Выбрать главу

Толя был прав. Если не будешь общаться со своими людьми, с земляками и соотечественниками, помнящими вкус воды в родном краю и цвет неба, то и русский язык забудешь очень скоро. А это — последнее дело… Пахнущее концом жизни.

— Так что ты не забывай мой адрес, дорогой камрад, — произнес Ширяев как-то очень уж грамотно, в лагерях строгого режима этому его явно не учили, но он умудрился освоить и эту науку, — и вообще держи хвост пистолетом, и если кто-то попытается щелкнуть по задранному трубой хвосту, дуй немедленно ко мне. Вдвоем мы с кем угодно справимся, даже с Пиночетом. Понял?

— Понял, чем крокодил крокодила донял. — Геннадий глянул на соотечественника грустно, опустил голову.

— Допивай кружку, и я пошел за третьей, — подогнал его Ширяев. — Бог, как известно, троицу любит.

Мальчишка, разносчик пива, посмотрел на Ширяева с опасением — а вдруг этот человек-гора наступит ему на ногу? Что тогда будет?

Что будет, что будет… Мокрое пятно будет, вот что.

8

Недели через две Геннадий затосковал: то ли пора такая наступила — дома была весна, все расцветало, источало сладкие запахи, внимало птичьему пению; всякий человек, независимо от возраста, ловил внутри самого себя позывы жизни, тепла и любви, радовался тому, что видел вокруг, чувствовал себя моложе на несколько лет и тянулся к цветам, а здесь, в Южной Америке, наоборот, все краски угасали, облетающая листва обнажала ветки деревьев, — деревья вообще начинали походить на человеческие скелеты, — тоска с такой силой брала за горло, что делалось больно не только затылку и макушке, но и плечам.

Плохая пора наступала в Чили, наступала неотвратимо. Сильно — до стона, до крика тянуло домой. Такую тоску не перешибить ничем… Если только болью? Но что такое боль? Она всякая бывает. Что, например, может быть сильнее зубной боли? Только зубная боль. А Геннадий выдрал у себя все зубы, даже худого корешка, которым можно давить вареную картошку, не оставил. Он перекусил, перемог боль, от которой другие теряли сознание.

Когда они находились в пивном шалмане и Ширяев решил взять к третьей кружке пива по куску жаренного на решетке мяса, то Москалев, хотя и готов был при виде аппетитной телятины проглотить слюну, отказался.

У Ширяева от удивления чуть глаза не выкатились на кончик носа.

— Ты чего, капитан? — спросил он, с трудом выплыв из некого онемения, навалившегося на него. — С голодухи в голове что-то помутилось?

— Не помутилось. — Геннадий открыл рот, даже стесняться соотечественника не стал, провел пальцем по нижнему ряду челюсти; там, где должны быть зубы — ни одной костяшки, зацепиться не за что, не то, чтобы чем-то жевать; потом провел по верхнему ряду — также ни одного зуба. — Не помутилось, — повторил он тихо. — Давай сюда палец — проверь.

Ширяев проверил, с горьким изумлением покачал головой.

— Ну, ты даешь, капитан!

Тот усмехнулся.

— Да, даю!
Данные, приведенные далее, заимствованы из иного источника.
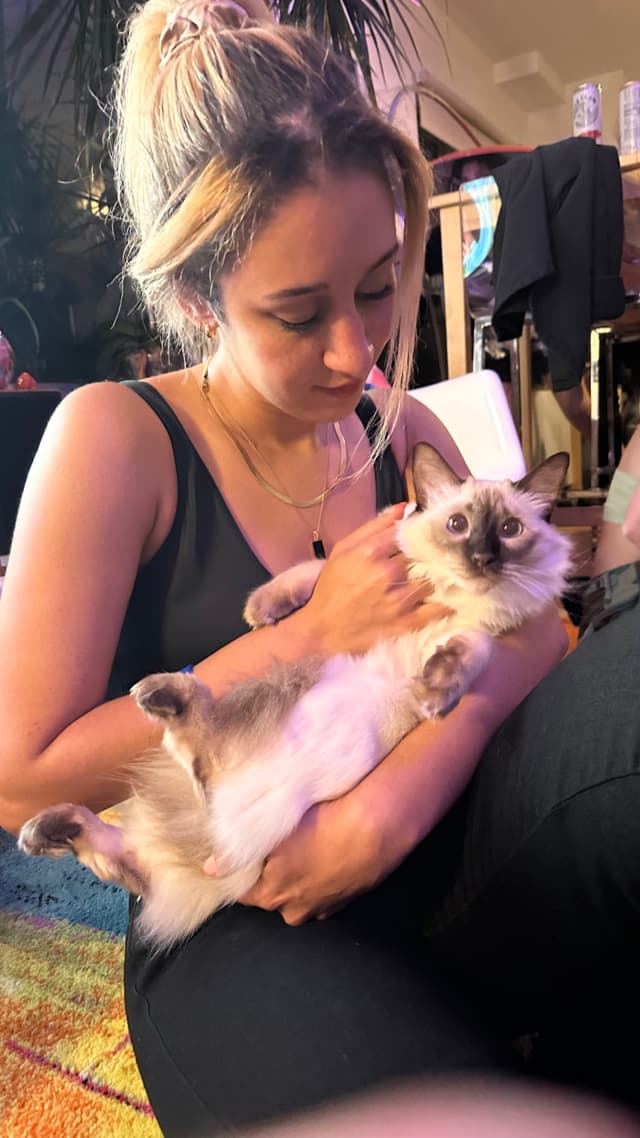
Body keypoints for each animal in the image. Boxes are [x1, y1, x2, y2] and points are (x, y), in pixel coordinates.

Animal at [18, 443, 567, 951]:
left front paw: (436, 690)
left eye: (510, 531)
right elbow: (313, 568)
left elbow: (469, 648)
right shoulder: (367, 554)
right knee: (177, 776)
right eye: (457, 524)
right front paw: (263, 611)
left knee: (146, 831)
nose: (482, 558)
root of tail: (216, 835)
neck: (451, 590)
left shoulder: (492, 632)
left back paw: (60, 818)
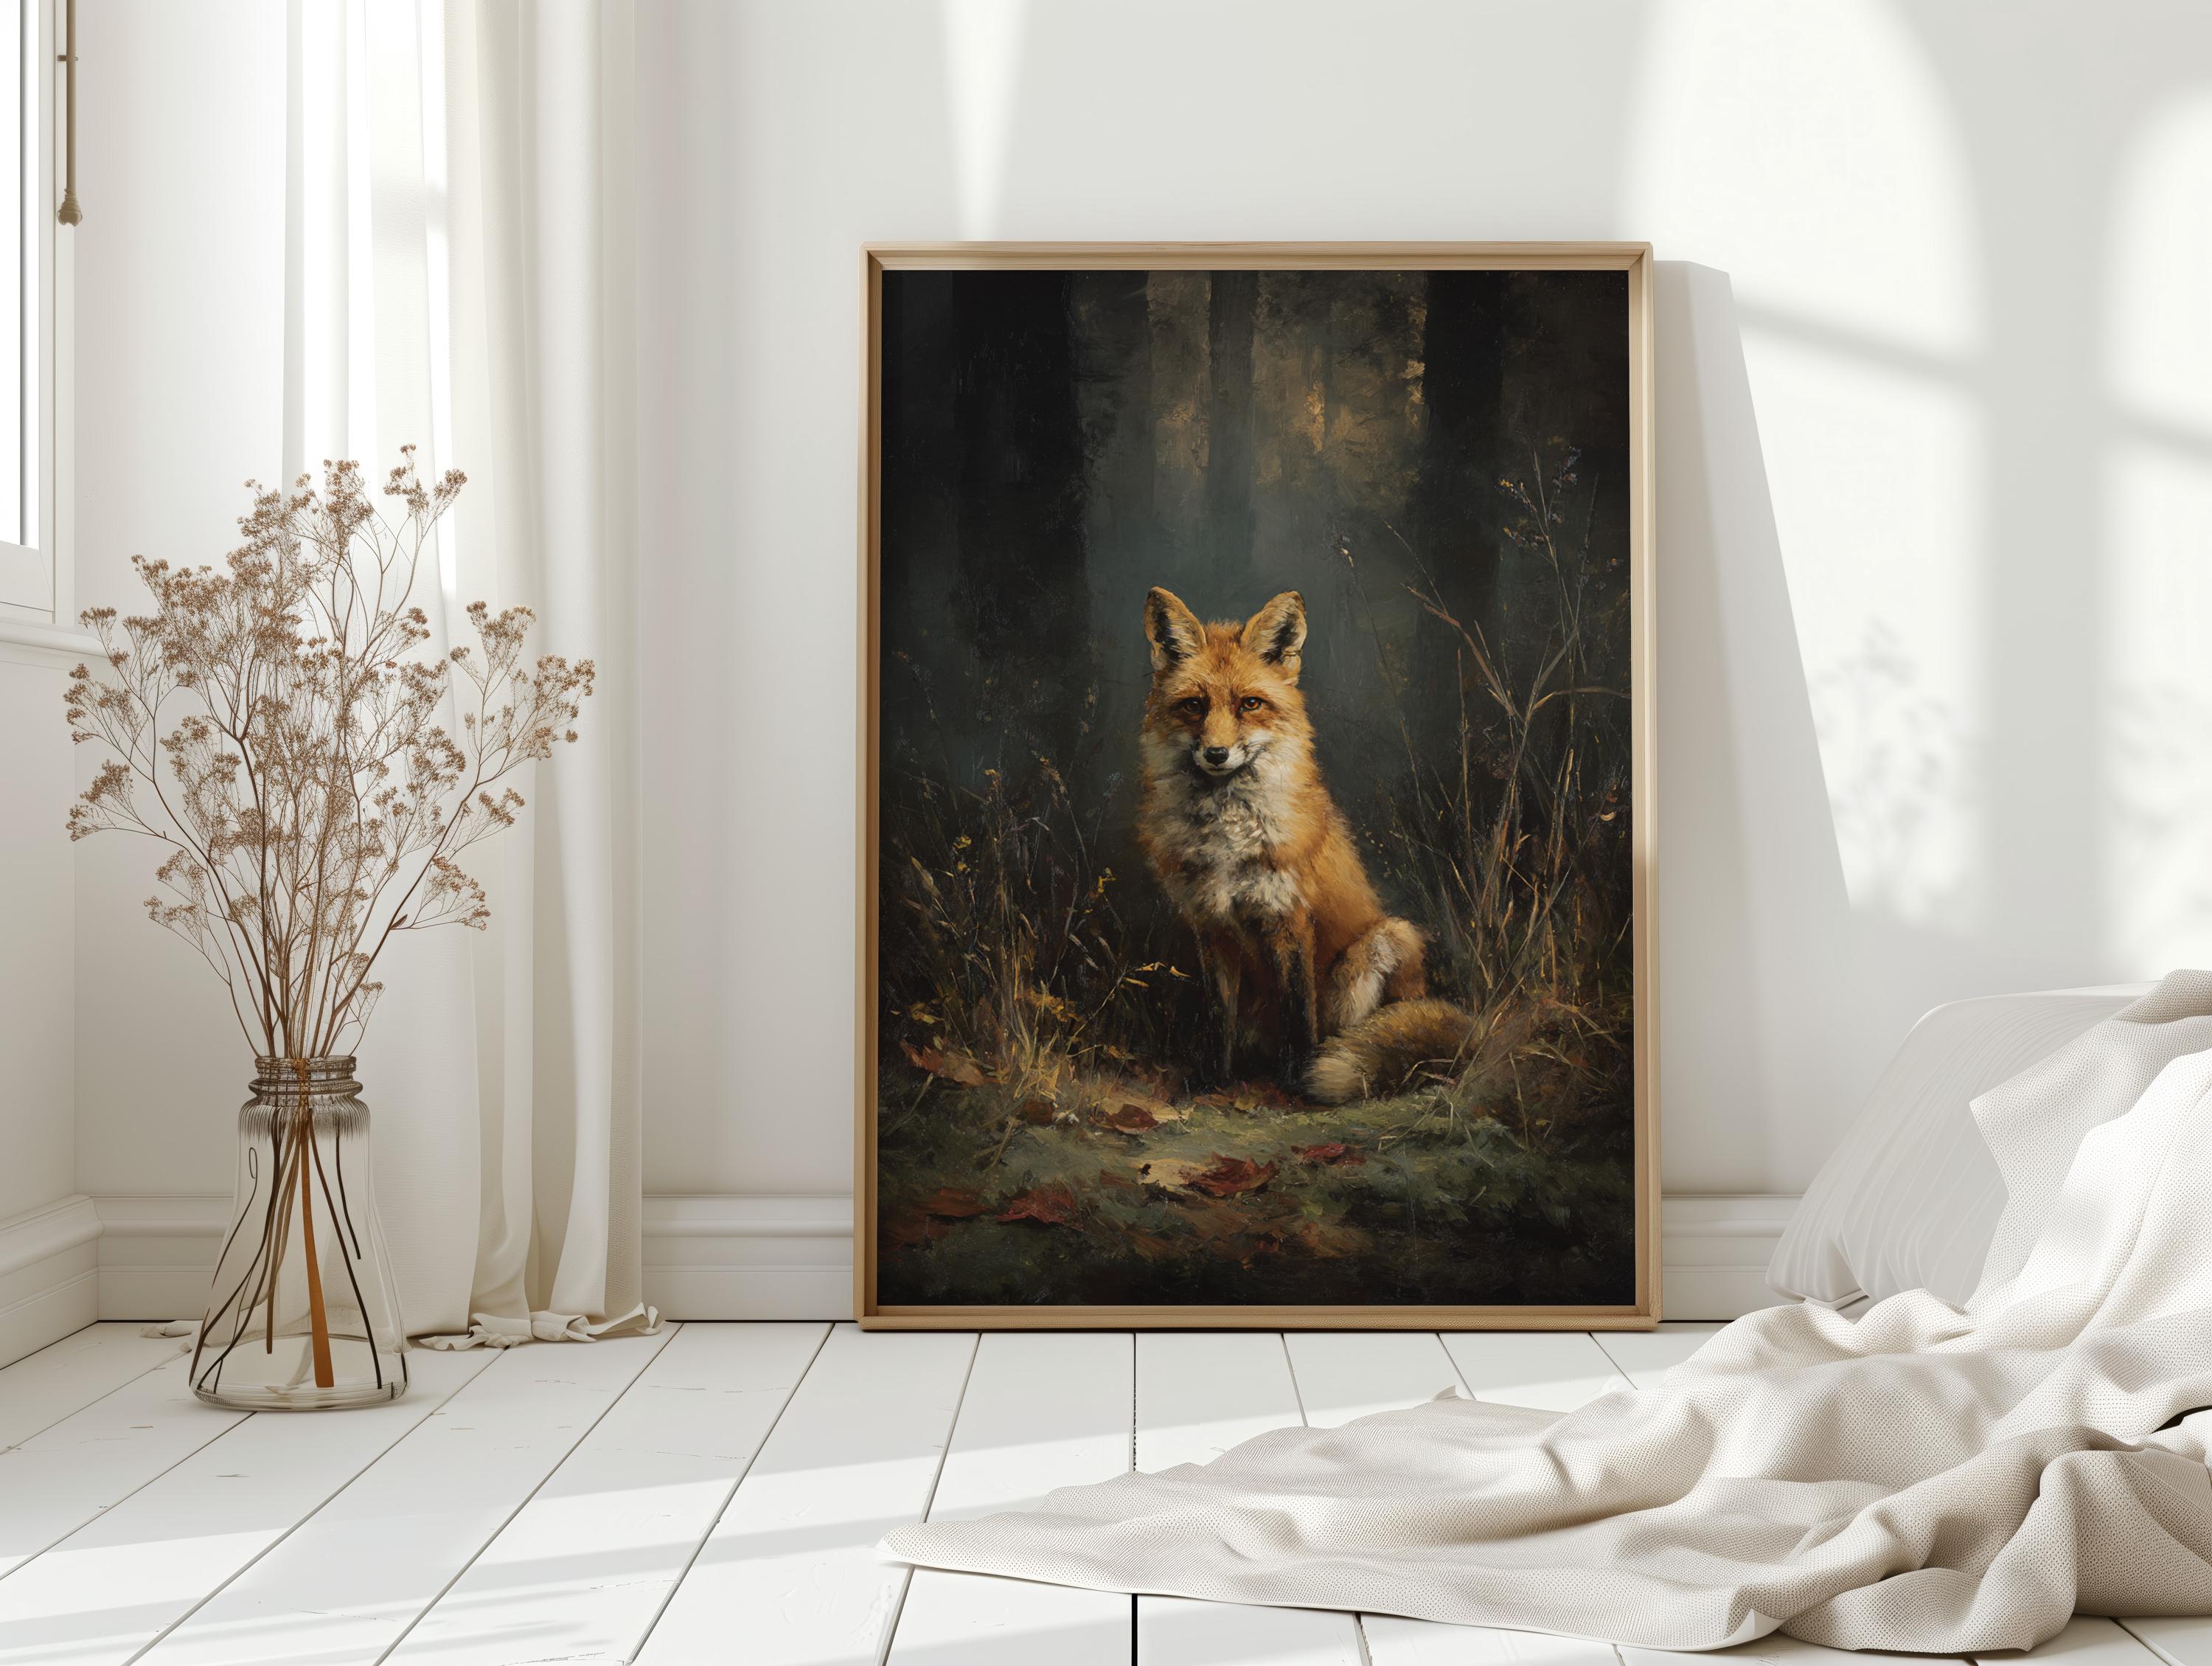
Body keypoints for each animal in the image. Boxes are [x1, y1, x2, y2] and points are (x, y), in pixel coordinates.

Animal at [1134, 585, 1478, 1104]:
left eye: (1250, 704)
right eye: (1194, 705)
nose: (1217, 753)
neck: (1229, 840)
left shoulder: (1289, 918)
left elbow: (1299, 1015)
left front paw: (1297, 1083)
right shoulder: (1211, 927)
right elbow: (1217, 1021)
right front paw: (1210, 1081)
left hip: (1385, 941)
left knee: (1353, 1031)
Мелкого угля…

Внимательно глядя на него, Ширяев вновь покачал головой. Наконец произнес с каким-то подавленным, неверящим вздохом:

— А на чилийский борщ или уху по-приморски ты ко мне все-таки приезжай! Да, в конце концов, моя Матрена… — Геннадий понял, что он так называет свою чилийскую жену, — Матрена моя сгородит чего-нибудь мякенькое, похожее на манную кашу, но — мясное! — Он привычно поднял указательный палец, пощекотал им воздух. — Мясное!

Все-таки хорошим человеком оказался бывший зэк Ширяев, — Геннадий, правда, встречал на своем пути зэков мало, в море они почти не попадались, но выходит, что и в этом социальном слое есть хороший и очень хороший народ, на который можно положиться…

С каждым днем деревья делались все более голыми, какими-то окостлявевшими, — это бросалось в глаза в тот год прежде всего, — на людей поглядывали враждебно, угрюмо — осень брала свое.

Вода, обычно радостно зеленевшая вдоль береговой кромки, стрелявшая яркими искрами, сделалась темной, это тоже был признак осени, который Геннадий засек и отложил на полку памяти еще несколько лет назад, — преображение океана происходило стремительно и также вызывало в душе тоскливые чувства, добавляло к тому, что было, сумеречных красок.

Вечером Геннадий усаживался на край борта, смотрел в воду, слушал ее плеск, сосредоточенно погружался в глубину самого себя, думал о чем-то своем — причем нетрудно было понять, о чем он думает, затем начинал тихонько напевать что-нибудь бессловесное.